If we call find_next_sibling
on first_link
, then we get:
<a class="sister" href="http://example.com/lacie" id="link2">Lacie</a>
find_previous_siblings()
and find_previous_sibling()
We can find previous siblings with the find_previous_siblings
and find_previous_sibling
.
For instance, we can write:
from bs4 import BeautifulSoup
import re
html_doc = """<html><head><title>The Dormouse's story</title></head>
<body>
<p class="title"><b>The Dormouse's story</b></p>
<p class="story">Once upon a time there were three little sisters; and their names were
<a href="http://example.com/elsie" class="sister" id="link1">Elsie</a>,
<a href="http://example.com/lacie" class="sister" id="link2">Lacie</a> and
<a href="http://example.com/tillie" class="sister" id="link3">Tillie</a>;
and they lived at the bottom of a well.</p>
<p class="story">...</p>
"""
soup = BeautifulSoup(html_doc, 'html.parser')
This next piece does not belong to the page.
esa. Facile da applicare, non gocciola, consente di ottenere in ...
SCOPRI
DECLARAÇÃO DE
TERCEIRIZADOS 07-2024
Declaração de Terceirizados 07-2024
last_link = soup.find("a", id="link3")
print(last_link.find_previous_siblings("a"))
Then we call find_previous_siblings
to get all the previous links.
So we get:
[<a class="sister" href="http://example.com/lacie" id="link2">Lacie</a>, <a class="sister" href="http://example.com/elsie" id="link1">Elsie</a>]
displayed.
find_previous_sibling
returns the first result only.
find_all_next()
and find_next()
We can call the find_all_next
method to return the sibling nodes next to the given node.
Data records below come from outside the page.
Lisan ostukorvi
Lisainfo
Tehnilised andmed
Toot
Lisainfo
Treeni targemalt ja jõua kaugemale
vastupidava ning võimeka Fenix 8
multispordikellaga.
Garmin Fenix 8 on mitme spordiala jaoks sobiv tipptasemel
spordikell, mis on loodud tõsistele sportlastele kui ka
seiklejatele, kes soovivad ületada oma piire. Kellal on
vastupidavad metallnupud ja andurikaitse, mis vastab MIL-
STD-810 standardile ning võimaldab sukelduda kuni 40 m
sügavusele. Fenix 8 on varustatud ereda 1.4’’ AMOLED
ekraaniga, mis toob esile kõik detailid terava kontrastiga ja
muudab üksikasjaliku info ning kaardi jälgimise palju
For example, we can write:
from bs4 import BeautifulSoup
import re
html_doc = """<html><head><title>The Dormouse's story</title></head>
<body>
<p class="title"><b>The Dormouse's story</b></p>
<p class="story">Once upon a time there were three little sisters; and their names were
<a href="http://example.com/elsie" class="sister" id="link1">Elsie</a>,
<a href="http://example.com/lacie" class="sister" id="link2">Lacie</a> and
<a href="http://example.com/tillie" class="sister" id="link3">Tillie</a>;
and they lived at the bottom of a well.</p>
<p class="story">...</p>
"""
soup = BeautifulSoup(html_doc, 'html.parser')
first_link = soup.a
print(first_link.find_all_next(string=True))
Then we get:
[u'Elsie', u',n', u'Lacie', u' andn', u'Tillie', u';nand they lived at the bottom of a well.', u'n', u'...', u'n']
returned.
find_next
only returns the first sibling that comes after a node.
Conclusion
We can get siblings and parent nodes with Beautiful Soup.